Exercise brief —
Report how many lines in the data include the string "Hotel", and add nothing else.

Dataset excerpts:
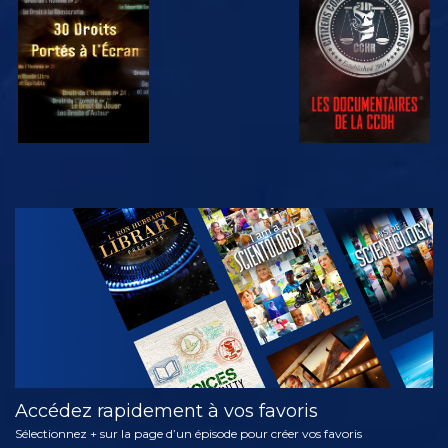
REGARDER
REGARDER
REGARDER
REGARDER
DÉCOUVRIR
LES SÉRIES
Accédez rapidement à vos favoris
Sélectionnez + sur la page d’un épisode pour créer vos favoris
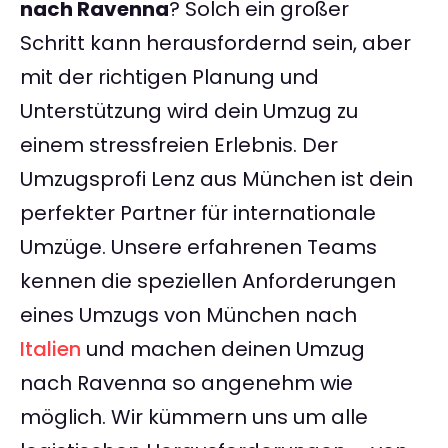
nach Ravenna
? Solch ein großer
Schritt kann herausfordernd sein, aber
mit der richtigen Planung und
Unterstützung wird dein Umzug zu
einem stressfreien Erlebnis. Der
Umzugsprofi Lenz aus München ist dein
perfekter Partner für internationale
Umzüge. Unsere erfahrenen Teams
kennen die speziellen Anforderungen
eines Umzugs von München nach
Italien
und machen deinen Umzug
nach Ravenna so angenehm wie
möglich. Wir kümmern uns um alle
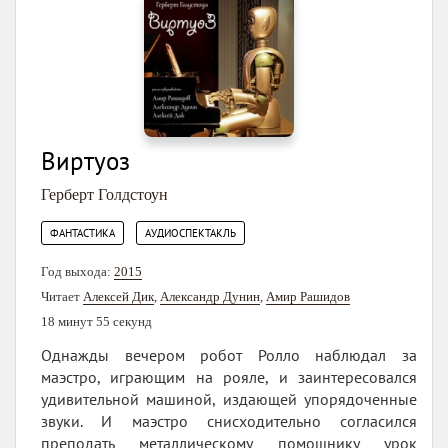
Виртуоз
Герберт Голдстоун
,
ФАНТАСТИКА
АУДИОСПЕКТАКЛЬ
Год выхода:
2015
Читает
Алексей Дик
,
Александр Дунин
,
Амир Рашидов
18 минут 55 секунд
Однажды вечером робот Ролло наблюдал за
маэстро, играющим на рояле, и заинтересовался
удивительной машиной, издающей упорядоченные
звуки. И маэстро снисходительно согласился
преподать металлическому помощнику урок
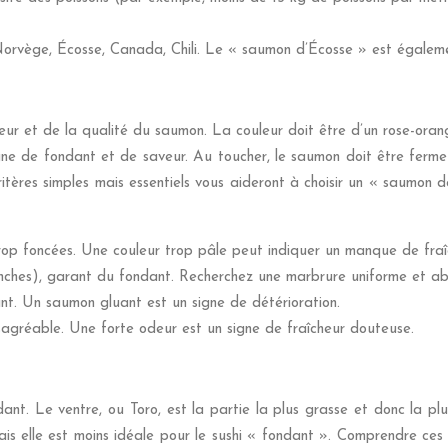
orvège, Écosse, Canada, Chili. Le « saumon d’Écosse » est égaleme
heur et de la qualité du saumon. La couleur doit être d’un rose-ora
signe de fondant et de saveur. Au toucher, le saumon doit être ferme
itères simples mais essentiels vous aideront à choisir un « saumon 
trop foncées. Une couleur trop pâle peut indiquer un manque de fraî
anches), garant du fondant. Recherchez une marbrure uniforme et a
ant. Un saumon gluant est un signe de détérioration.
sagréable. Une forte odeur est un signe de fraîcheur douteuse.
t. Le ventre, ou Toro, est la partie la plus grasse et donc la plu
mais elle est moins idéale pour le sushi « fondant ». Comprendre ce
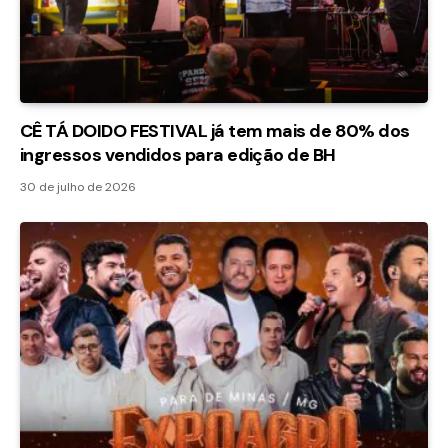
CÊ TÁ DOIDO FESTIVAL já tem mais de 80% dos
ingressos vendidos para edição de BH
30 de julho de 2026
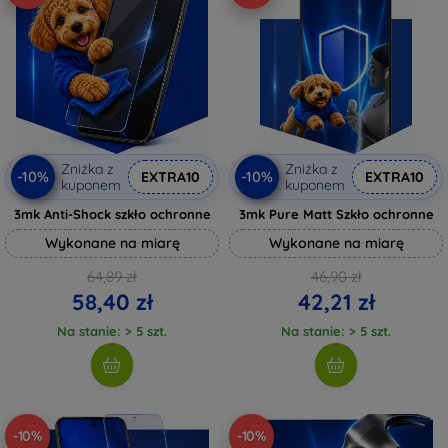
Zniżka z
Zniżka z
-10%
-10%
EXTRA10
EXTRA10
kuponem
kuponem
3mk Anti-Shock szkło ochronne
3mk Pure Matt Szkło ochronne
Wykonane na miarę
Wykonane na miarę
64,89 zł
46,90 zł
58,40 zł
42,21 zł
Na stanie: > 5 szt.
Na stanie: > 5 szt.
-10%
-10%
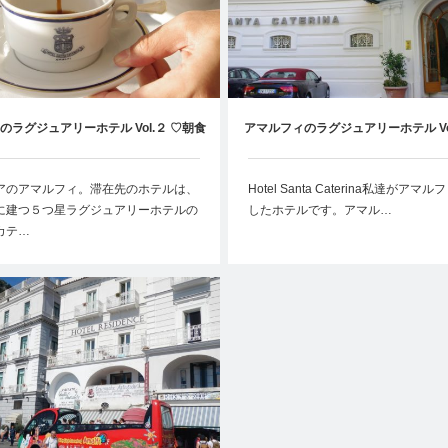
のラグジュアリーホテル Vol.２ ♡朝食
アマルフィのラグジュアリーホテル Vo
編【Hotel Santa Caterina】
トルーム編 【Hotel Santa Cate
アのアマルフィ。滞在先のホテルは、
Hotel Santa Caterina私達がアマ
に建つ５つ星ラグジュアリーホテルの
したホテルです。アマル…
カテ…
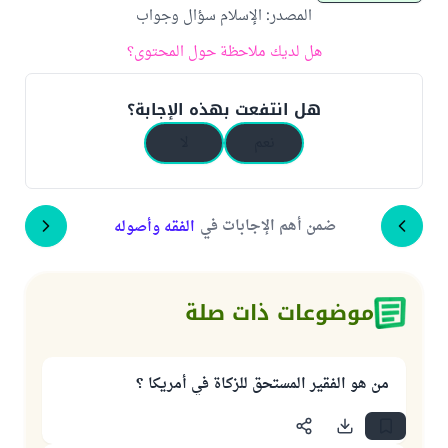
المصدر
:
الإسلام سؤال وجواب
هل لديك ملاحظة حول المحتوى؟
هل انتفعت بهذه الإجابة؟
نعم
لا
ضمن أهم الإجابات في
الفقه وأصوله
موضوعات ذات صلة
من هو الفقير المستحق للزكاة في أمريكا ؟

==

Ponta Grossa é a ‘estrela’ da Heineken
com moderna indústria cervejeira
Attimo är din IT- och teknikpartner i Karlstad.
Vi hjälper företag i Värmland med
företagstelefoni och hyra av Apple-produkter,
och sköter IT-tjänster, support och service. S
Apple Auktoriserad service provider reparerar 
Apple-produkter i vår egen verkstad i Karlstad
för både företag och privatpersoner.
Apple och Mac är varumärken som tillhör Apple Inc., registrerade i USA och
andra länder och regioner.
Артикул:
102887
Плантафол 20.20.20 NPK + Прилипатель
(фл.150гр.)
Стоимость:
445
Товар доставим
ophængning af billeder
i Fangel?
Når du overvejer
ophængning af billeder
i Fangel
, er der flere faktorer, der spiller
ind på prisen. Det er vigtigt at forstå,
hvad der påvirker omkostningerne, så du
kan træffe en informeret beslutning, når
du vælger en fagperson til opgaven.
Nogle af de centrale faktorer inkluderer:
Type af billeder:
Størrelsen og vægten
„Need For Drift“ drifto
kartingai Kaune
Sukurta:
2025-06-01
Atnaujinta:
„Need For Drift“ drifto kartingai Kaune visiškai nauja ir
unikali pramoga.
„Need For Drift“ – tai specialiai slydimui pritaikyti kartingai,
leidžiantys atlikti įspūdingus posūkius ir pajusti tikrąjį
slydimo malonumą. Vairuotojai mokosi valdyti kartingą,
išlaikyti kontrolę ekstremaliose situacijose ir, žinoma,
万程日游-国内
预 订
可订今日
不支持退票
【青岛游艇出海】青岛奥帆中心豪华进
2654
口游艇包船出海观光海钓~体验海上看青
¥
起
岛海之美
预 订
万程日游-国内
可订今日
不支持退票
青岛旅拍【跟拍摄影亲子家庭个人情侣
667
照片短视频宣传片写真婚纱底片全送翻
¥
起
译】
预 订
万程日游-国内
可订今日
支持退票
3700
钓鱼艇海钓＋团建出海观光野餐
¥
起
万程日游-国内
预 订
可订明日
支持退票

* * *

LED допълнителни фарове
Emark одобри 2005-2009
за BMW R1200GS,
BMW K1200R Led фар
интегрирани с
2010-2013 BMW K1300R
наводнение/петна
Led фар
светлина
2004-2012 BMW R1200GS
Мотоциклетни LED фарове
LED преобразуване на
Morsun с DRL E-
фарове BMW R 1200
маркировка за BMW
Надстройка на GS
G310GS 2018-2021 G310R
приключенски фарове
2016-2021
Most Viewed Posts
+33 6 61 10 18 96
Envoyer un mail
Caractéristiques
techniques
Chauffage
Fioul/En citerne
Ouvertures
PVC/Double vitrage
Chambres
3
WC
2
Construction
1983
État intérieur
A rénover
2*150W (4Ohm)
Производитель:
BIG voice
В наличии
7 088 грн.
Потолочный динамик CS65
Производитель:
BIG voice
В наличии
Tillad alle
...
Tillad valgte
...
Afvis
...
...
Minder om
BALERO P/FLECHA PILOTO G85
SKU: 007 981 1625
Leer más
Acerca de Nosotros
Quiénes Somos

Your response —
3